§ **What is needed**: Restate word for word the opening line of the data below and every line after it until the line with "gray; color: white;", that line too, but not the pictures.

§ **Data to process**:
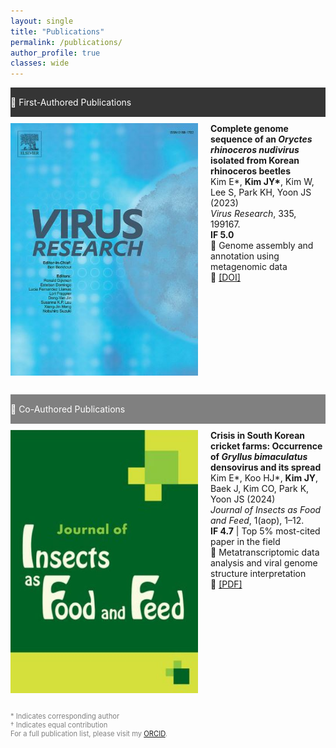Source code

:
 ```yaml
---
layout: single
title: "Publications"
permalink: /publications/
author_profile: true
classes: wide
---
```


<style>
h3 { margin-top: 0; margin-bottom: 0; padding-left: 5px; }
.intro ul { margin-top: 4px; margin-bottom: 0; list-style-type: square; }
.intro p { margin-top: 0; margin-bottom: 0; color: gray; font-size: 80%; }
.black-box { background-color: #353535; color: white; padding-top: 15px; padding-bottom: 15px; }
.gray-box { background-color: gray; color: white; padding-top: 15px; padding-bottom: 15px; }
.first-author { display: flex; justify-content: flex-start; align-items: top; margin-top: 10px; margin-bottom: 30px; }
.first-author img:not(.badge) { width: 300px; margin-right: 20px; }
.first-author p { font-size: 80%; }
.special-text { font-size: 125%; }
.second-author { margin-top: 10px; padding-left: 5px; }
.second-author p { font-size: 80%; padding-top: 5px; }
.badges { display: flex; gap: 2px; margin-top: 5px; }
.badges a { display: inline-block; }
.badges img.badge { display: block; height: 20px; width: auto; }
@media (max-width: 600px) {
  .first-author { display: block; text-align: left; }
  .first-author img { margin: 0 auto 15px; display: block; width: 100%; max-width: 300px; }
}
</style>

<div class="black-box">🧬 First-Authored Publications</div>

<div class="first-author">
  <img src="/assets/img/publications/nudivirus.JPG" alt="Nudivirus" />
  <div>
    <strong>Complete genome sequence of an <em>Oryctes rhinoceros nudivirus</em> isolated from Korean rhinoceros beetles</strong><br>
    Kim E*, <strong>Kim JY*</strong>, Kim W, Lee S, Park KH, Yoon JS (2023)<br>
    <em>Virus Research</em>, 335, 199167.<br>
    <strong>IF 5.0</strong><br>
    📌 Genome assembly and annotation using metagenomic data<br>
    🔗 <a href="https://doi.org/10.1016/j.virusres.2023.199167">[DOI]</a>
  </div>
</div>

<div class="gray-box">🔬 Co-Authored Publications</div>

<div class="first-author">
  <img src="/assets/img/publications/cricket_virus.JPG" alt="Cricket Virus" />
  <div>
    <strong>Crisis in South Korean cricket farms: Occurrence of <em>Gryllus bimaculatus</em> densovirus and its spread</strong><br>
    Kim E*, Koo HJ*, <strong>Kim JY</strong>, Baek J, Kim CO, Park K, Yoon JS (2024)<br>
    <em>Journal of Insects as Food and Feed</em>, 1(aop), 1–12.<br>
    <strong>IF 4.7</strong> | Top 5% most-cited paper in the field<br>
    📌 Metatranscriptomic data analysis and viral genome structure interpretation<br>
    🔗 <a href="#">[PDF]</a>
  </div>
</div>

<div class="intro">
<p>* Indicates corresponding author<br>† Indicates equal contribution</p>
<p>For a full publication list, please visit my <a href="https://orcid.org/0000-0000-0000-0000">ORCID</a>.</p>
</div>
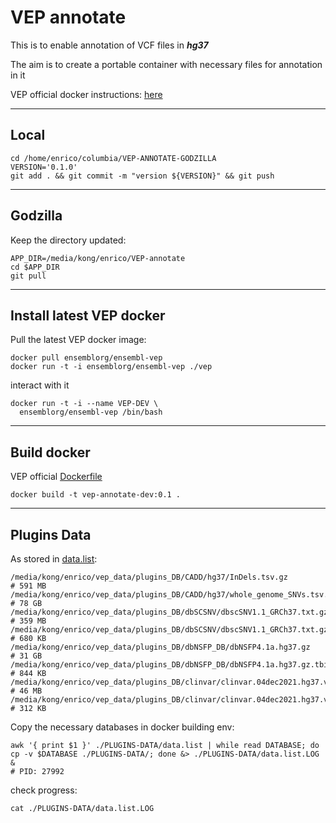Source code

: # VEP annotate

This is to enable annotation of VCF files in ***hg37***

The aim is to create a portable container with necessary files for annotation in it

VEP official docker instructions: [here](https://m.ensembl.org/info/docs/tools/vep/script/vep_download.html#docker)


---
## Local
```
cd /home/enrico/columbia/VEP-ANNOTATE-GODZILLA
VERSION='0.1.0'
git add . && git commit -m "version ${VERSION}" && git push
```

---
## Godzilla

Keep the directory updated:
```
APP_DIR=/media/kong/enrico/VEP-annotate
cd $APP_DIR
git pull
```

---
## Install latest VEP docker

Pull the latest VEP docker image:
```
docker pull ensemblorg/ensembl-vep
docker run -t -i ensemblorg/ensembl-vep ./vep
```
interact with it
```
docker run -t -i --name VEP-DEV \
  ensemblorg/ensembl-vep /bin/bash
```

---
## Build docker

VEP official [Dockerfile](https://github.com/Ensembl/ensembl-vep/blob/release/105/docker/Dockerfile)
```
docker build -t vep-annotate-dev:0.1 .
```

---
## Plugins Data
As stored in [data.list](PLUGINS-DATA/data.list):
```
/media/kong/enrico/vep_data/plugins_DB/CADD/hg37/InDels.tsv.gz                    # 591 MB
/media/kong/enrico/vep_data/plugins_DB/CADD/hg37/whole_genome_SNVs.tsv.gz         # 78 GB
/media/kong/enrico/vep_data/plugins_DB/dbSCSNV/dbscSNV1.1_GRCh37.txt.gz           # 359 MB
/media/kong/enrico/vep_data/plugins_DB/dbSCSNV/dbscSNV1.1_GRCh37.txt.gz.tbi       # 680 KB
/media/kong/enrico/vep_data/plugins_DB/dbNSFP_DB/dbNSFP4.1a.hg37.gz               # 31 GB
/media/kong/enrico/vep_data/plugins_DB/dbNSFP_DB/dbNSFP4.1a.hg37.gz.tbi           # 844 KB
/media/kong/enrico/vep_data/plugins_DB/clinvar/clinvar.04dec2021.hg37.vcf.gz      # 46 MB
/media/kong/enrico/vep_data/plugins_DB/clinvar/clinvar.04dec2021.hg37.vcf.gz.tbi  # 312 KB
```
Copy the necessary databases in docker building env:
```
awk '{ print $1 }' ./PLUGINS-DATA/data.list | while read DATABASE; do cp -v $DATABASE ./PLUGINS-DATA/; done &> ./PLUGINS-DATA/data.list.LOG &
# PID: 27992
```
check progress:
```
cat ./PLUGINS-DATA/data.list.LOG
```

§ **Result**:
Source code

:
 ```yaml
---
layout: single
title: "Publications"
permalink: /publications/
author_profile: true
classes: wide
---
```


<style>
h3 { margin-top: 0; margin-bottom: 0; padding-left: 5px; }
.intro ul { margin-top: 4px; margin-bottom: 0; list-style-type: square; }
.intro p { margin-top: 0; margin-bottom: 0; color: gray; font-size: 80%; }
.black-box { background-color: #353535; color: white; padding-top: 15px; padding-bottom: 15px; }
.gray-box { background-color: gray; color: white; padding-top: 15px; padding-bottom: 15px; }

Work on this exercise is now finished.